I have an invisible disability, but I feel guilty using disabled spaces

‘You don’t belong here.’

That’s what I convince myself other people think when I’m occupying disabled spaces in public.

Whether it’s sitting in a priority seat near the toilets on a train, or accessing the support I’m provided through my university, I battle imposter syndrome daily as I try to navigate life with a long-term illness.

Aged just 21, I am in a chemical menopause as a result of my condition. 

I suffer with chronic pain, endometriosis, bladder issues, and a number of other symptoms – such as chronic fatigue, migraines, painful bladder and bowel movements, constant bloating, and I am currently being investigated for adenomyosis. Last year, this saw me have to claim help from the DSA – a disability scheme to support students with long-term conditions and disabilities.

After checking all the boxes, and meeting all the requirements that render me ‘unwell enough’ to access this help, I still feel an overwhelming sense of guilt.

Guilt that, as someone who is high-functioning and productive, I receive this assistance. I feel perhaps I am being ‘dramatic’, even though my medical records show as clear as day that this is not the reality.

Because the condition that causes me such pain is not immediately visible to others, I worry that I am not worthy of the disability aid I receive.

All of my life, I had the perception that being disabled meant missing a limb, being a wheelchair user, or having a physically visible impairment. 

But where does this leave me when my chronic, constant, and often unbearable condition is not apparent to the naked eye?

My status as someone with an invisible disability leaves me feeling stuck, floating aimlessly in the middle ground of ability identity – I feel too unwell to be able-bodied, but I fear there’s a perception that I look too well to be disabled.

I have never actually been confronted about the legitimacy of my condition. Yet, the eyes of strangers in public spaces often say enough. When disability has looked such a specific way for so long in media, television, advertisements, and so forth – namely the stereotypical stock character of an often comic wheelchair user – it’s almost inevitable that people would raise their eyebrows at someone who, from the outside, looks healthy.

My condition impacts me on a daily basis.
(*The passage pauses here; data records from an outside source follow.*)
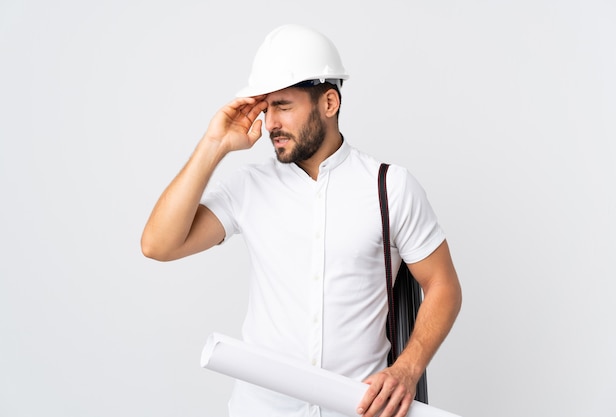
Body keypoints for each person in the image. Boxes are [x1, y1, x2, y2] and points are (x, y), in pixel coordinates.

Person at [141, 24, 462, 417]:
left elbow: (443, 284)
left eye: (284, 106)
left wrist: (407, 369)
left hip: (358, 409)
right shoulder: (249, 187)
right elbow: (158, 245)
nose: (271, 122)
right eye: (267, 106)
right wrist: (214, 145)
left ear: (329, 103)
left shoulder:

My routines are navigated around my medication times, pain relief, and making sure that I’m never too far from a bathroom. 

Hidden illnesses and disabilities are consistently overlooked and dismissed within a society that is nondisabled by default

Whether it’s worrying about daily tasks, such as productivity, pain management, and maintaining my relationships, or bigger issues such as my fertility, the spread of my disease or what my long-term plans for treatment will be, my condition is always on my mind.

Accepting disability is more than just being comfortable with a label, I feel constantly unsure of myself, agonising over which box to tick on forms and considering whether to try and get on with the things employers and academics expect of able-bodied people, rather than recognising my own limitations.

My condition is unpredictable, with flare ups of my symptoms triggered by anything and everything. 

I can avoid alcohol, drink enough water, eat the right foods, and stay on top of all of my medications – but will still find myself crippled by bladder pain and urinary issues for days at a time.

And that’s before I mention the pain and fatigue – whether I’m going to be able to work through my pain is something I can never predict in advance. 

Declaring my condition to the DSA and my university has helped me massively, giving me more flexibility with deadlines, more understanding and support from my tutors, and my grades are improving as a result. 

However, despite the support I now receive, I can’t shake the feeling that there is someone out there more deserving than me.

I continue to overwork, to dismiss my body’s needs, and try to force myself to keep up with able-bodied students, because I struggle to accept that I’m not able-bodied myself.

Even the term ‘disabled’ feels like a word, or an identity, that I cannot claim as my own.

Hidden illnesses and disabilities are consistently overlooked and dismissed within a society that is nondisabled by default, leaving the people they impact behind, having to figure things out for themselves.

I am tired of feeling that I need to prove to others that I am struggling, that my body has boundaries and limitations that others’ don’t, and feeling unable to articulate the reality of my condition. 

Societal narratives and perceptions of disability have continuously promoted set ways of ‘looking’ or ‘being’ disabled. This is often from the able-bodied viewpoint, such as Sex Education’s Isaac Goodwin – disability in media is almost always synonymous with wheelchairs – to such an extent that people with chronic conditions can feel alienated from it.

There is no right or wrong way to be disabled, and it is incredibly important that we see more variation in the representation of people with disabilities, chronic conditions and hidden illnesses. 

I believe my insecurities about my health and ability are likely a result of a lifetime of medical gaslighting – doctors telling me that my pain and symptoms were ‘a normal part of being a woman’ rather than being caused by cysts and endometriosis.

I don’t want people like me to feel alienated, confused and alone – and I’m trying to move past the sensation of not being adequately disabled.

There’s a lot of work for society to do, but I know acceptance is the first step.